### WHAT YOU ARE ASKED TO DO
Which lines below hold the word "categories"? Report each one.

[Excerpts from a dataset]
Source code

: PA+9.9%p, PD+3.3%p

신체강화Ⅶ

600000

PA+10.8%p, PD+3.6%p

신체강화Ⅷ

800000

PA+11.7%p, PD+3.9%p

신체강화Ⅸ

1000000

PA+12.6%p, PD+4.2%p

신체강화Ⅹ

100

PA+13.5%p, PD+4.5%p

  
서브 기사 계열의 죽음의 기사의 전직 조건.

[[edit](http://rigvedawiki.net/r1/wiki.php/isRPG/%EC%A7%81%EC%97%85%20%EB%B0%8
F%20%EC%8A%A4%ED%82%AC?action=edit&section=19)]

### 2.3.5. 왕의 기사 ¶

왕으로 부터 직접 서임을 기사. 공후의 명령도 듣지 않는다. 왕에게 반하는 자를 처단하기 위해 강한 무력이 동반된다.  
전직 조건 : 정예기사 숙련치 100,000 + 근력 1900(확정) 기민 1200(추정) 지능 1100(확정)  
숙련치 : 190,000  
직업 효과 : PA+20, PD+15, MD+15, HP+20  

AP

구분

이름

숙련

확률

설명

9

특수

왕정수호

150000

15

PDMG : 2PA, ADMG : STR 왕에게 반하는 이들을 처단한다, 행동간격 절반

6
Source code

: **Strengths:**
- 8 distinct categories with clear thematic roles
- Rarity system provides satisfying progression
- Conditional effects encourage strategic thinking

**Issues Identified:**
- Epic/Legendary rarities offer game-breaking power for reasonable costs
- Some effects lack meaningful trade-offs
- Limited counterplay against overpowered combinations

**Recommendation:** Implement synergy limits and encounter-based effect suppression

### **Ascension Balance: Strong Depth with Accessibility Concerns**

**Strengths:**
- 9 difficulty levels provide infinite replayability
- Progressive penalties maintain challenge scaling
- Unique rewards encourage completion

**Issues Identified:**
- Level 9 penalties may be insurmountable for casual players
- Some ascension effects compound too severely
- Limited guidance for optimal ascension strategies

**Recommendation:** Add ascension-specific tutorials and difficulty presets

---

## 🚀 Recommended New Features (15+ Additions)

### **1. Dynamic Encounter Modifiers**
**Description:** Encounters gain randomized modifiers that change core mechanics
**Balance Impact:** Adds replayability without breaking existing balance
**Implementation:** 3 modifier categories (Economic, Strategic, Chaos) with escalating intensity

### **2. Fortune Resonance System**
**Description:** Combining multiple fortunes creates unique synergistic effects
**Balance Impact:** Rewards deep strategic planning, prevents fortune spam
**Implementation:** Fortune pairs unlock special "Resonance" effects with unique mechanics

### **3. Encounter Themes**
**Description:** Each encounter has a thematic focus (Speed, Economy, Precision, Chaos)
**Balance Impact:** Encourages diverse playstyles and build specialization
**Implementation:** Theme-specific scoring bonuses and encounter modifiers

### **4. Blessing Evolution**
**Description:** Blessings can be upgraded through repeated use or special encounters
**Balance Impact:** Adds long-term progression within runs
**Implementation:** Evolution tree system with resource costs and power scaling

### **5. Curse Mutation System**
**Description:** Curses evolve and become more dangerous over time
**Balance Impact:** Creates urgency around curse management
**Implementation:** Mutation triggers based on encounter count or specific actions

### ANSWER SECTION
- 8 distinct categories with clear thematic roles
**Implementation:** 3 modifier categories (Economic, Strategic, Chaos) with escalating intensity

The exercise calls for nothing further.